How This Painter’s Artful Pants Caught the Eye of Bella Hadid

Trending Tags

Working from home is the new normal as we combat the Covid-19

Your Blonde Hair Needs These Purple Shampoos, For Sure

The Most Outrageous Kim Khasyian Outfits of All Time

Fun Things You Should Do for Yourself During Self-Quarantine

How Do You Find Love When You’re Stuck at Home?

How This Painter’s Artful Pants Caught the Eye of Bella Hadid

Trending Tags

NLP Cloud quietly introduces AGI with o3 models, moving into the next stage of AI development.

’AI Research at Indian Universities Seems Like an Individual Endeavor’

L’Oreal Professionnel AirLight Pro Review: Quicker, Lighter, and Repairable

Related Posts

’AI Research at Indian Universities Seems Like an Individual Endeavor’

L’Oreal Professionnel AirLight Pro Review: Quicker, Lighter, and Repairable

Top 9 French Presses (2024): Made of Plastic, Glass, Stainless Steel, and for Travel

Cloud gaming on the PlayStation Portal isn’t the thrilling advancement we anticipated.

The competition to convert animal vocalizations into human language.

Cloud gaming on the PlayStation Portal isn't the thrilling advancement we anticipated.

Leave a Reply Cancel reply

Recommended Stories

Top Organic Mattress and Bedding of 2024: Non-Toxic, Natural Sleep Solutions

Popular Stories

GenAI is expected to contribute 5% of WNS Analytics revenue in FY25, with anticipated growth ahead.

US Government Claims Dependence on Chinese Lithium Batteries Poses Significant Risks

Bangalore startup raises $300K to develop AI workers for businesses.

This startup in Bengaluru has developed the fastest inference engine, surpassing Together AI and Fireworks AI.

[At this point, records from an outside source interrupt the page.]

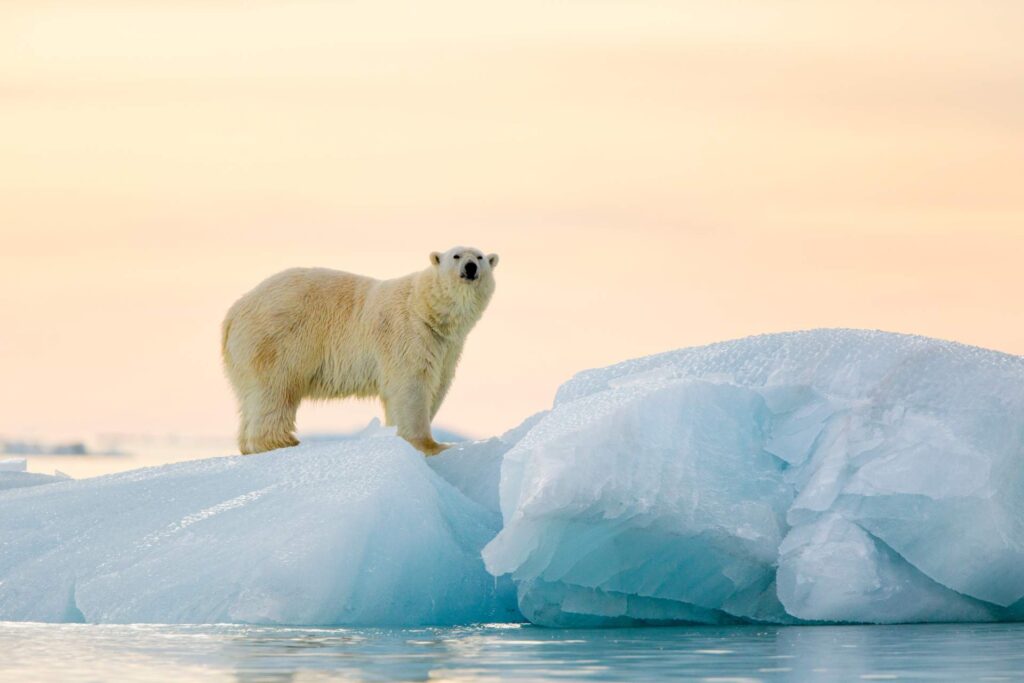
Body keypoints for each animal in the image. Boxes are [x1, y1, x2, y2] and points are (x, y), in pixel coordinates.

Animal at [222, 245, 497, 454]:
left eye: (480, 257)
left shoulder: (447, 347)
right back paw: (282, 442)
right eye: (456, 255)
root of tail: (234, 312)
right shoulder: (409, 335)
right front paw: (431, 445)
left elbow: (437, 384)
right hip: (278, 339)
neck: (426, 310)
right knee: (276, 390)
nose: (470, 267)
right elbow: (412, 386)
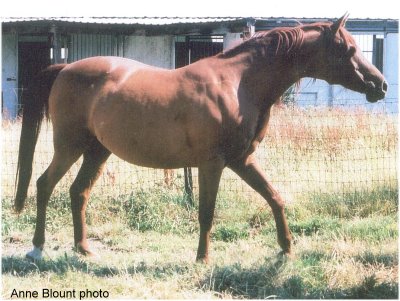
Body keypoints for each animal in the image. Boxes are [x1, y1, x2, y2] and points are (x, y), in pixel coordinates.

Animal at [14, 15, 386, 262]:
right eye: (348, 48)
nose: (380, 85)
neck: (238, 83)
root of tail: (64, 68)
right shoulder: (213, 164)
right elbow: (207, 211)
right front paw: (203, 259)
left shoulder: (241, 160)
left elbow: (274, 197)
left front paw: (286, 248)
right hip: (70, 146)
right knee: (44, 184)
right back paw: (37, 247)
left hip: (97, 151)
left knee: (78, 192)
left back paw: (83, 248)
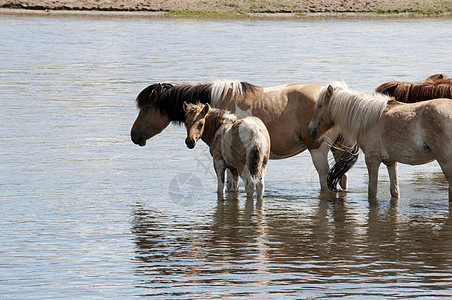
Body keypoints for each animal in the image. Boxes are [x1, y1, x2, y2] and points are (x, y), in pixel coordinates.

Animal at [129, 79, 354, 191]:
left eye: (146, 108)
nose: (133, 135)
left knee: (325, 180)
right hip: (337, 151)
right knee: (341, 178)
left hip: (319, 151)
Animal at [308, 81, 452, 202]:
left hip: (446, 163)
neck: (368, 119)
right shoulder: (391, 162)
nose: (311, 131)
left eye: (319, 106)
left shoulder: (372, 160)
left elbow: (372, 192)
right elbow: (394, 191)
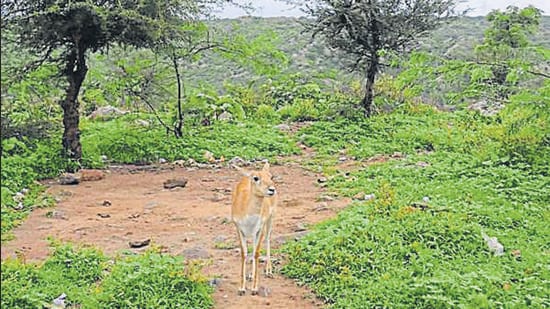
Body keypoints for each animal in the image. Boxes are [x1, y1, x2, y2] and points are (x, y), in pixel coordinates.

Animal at [231, 161, 278, 294]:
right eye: (256, 178)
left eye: (271, 176)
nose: (272, 189)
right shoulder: (239, 229)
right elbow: (244, 253)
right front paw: (242, 288)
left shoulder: (259, 229)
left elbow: (256, 253)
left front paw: (254, 288)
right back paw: (251, 275)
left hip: (271, 218)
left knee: (268, 239)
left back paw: (268, 271)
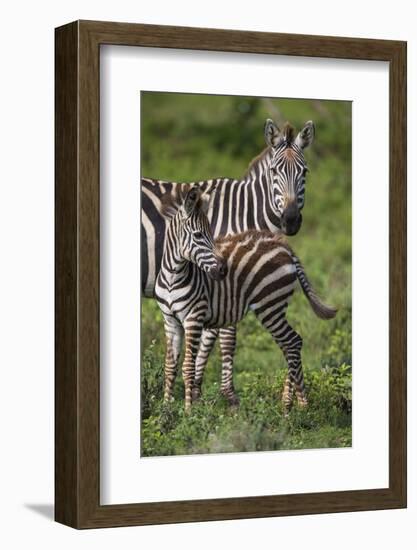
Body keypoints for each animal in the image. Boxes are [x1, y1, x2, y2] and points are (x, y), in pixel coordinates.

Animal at [141, 118, 314, 404]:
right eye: (274, 172)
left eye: (305, 172)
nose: (290, 220)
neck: (243, 213)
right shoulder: (224, 279)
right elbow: (226, 338)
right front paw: (227, 397)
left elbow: (209, 338)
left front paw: (197, 394)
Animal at [154, 187, 336, 414]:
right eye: (197, 235)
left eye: (211, 234)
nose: (223, 271)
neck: (173, 277)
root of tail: (285, 247)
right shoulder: (170, 320)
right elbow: (170, 367)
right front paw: (166, 409)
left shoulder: (193, 318)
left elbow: (188, 367)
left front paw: (188, 412)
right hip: (275, 308)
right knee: (291, 344)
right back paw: (296, 404)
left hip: (270, 306)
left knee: (292, 342)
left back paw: (293, 406)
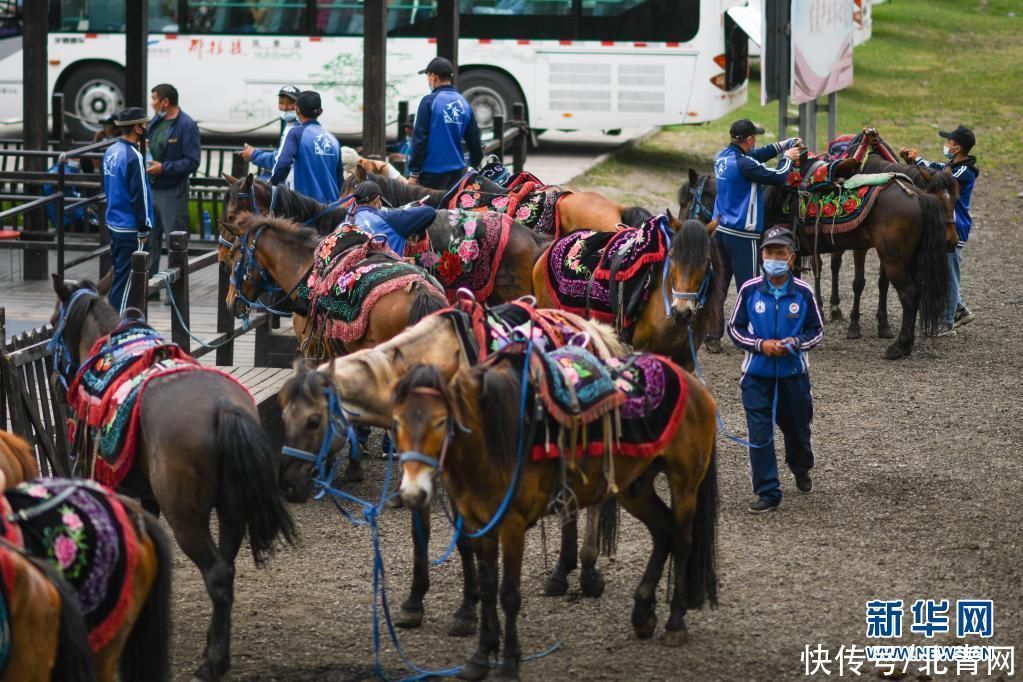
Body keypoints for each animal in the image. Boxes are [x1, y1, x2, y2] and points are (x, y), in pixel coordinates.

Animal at [49, 274, 296, 678]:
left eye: (55, 320)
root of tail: (224, 410)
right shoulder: (146, 496)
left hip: (186, 518)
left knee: (216, 574)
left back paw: (213, 662)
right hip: (230, 511)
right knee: (226, 568)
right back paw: (214, 649)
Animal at [282, 300, 630, 638]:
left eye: (314, 420)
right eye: (284, 415)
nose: (289, 486)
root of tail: (593, 330)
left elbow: (466, 540)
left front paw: (466, 611)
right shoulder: (417, 473)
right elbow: (419, 535)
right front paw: (414, 603)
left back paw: (588, 572)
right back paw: (560, 573)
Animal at [390, 349, 720, 678]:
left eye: (440, 421)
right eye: (396, 422)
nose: (412, 491)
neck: (492, 440)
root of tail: (694, 383)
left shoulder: (512, 526)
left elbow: (508, 594)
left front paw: (508, 662)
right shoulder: (479, 524)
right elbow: (488, 589)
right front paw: (481, 656)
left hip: (685, 482)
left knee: (682, 542)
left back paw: (675, 623)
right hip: (635, 487)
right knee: (662, 532)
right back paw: (642, 612)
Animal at [531, 213, 724, 374]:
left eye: (707, 261)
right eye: (672, 256)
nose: (682, 312)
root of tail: (549, 248)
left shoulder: (686, 361)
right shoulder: (644, 349)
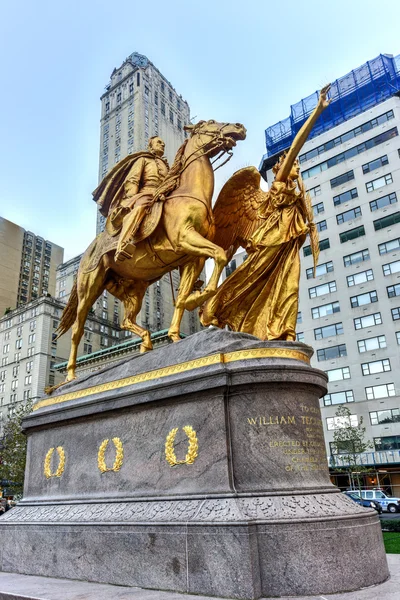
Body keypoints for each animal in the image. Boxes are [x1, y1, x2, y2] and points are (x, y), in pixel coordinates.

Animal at [55, 119, 244, 382]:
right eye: (209, 123)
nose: (239, 127)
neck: (188, 192)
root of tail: (86, 253)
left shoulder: (191, 258)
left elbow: (182, 295)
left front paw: (177, 330)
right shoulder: (185, 238)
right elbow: (220, 255)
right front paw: (200, 299)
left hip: (135, 288)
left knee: (125, 321)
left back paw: (146, 342)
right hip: (90, 287)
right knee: (78, 329)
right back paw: (71, 376)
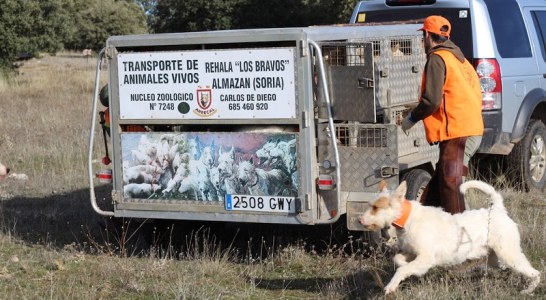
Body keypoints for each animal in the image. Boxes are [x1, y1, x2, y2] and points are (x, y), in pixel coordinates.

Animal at [356, 179, 540, 294]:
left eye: (376, 207)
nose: (359, 220)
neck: (408, 218)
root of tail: (497, 210)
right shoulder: (412, 252)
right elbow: (399, 260)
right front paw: (409, 269)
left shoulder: (426, 258)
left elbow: (402, 270)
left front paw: (391, 286)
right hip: (495, 257)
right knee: (504, 266)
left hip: (509, 255)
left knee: (535, 273)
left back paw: (528, 290)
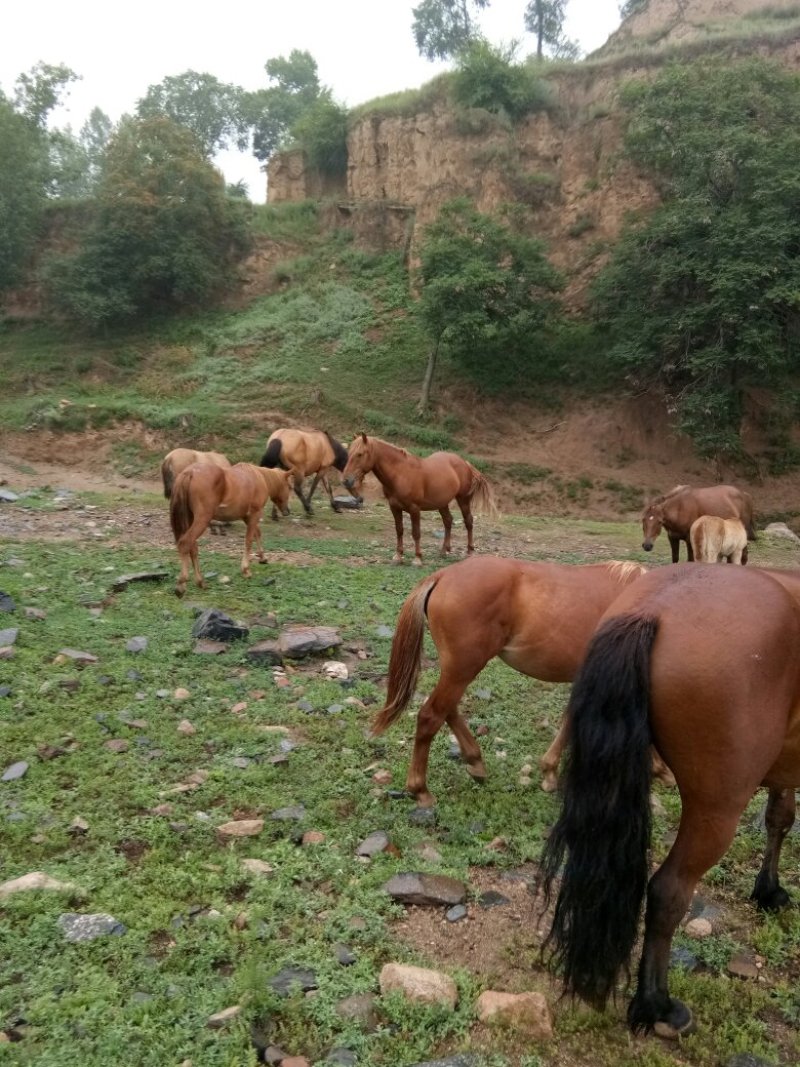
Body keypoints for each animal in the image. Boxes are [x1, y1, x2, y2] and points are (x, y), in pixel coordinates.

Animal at [169, 463, 293, 597]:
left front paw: (262, 557)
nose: (287, 511)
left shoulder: (247, 517)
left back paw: (200, 582)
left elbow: (257, 534)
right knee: (185, 543)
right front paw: (246, 570)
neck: (259, 477)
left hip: (191, 519)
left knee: (193, 547)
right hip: (202, 519)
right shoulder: (254, 514)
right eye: (290, 487)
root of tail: (190, 472)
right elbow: (249, 540)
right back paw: (182, 584)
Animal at [342, 434, 497, 565]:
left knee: (468, 521)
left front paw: (417, 558)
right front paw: (398, 556)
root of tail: (465, 463)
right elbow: (399, 530)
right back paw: (444, 551)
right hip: (442, 503)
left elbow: (416, 533)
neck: (401, 474)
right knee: (448, 521)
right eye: (349, 453)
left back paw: (470, 551)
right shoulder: (394, 507)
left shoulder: (414, 509)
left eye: (360, 454)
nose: (346, 480)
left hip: (463, 500)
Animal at [371, 555, 675, 806]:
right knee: (430, 716)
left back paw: (475, 761)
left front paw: (549, 771)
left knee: (448, 710)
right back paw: (420, 789)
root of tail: (443, 575)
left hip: (457, 669)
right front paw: (661, 769)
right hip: (462, 668)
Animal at [539, 564, 800, 1038]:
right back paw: (655, 1005)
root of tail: (652, 609)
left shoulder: (786, 766)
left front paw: (768, 889)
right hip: (716, 809)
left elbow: (779, 817)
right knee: (668, 891)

Some customers are left without a Kindle due to Amazon’s Colorsoft launch.

Recent Posts

Categories

Welcome Back!

Retrieve your password

Are you sure want to unlock this post?

Are you sure want to cancel subscription?

Trending Tags

Trending Tags

​NLP Cloud quietly introduces AGI with o3 models, moving into the next stage of AI development.

RELATED POSTS

Related Posts

Leave a Reply Cancel reply

Recommended Stories

Popular Stories

Recent Posts

Categories

Welcome Back!

Retrieve your password

Are you sure want to unlock this post?

Are you sure want to cancel subscription?

NLP Cloud quietly introduces AGI with o3 models, moving into the next stage of AI development.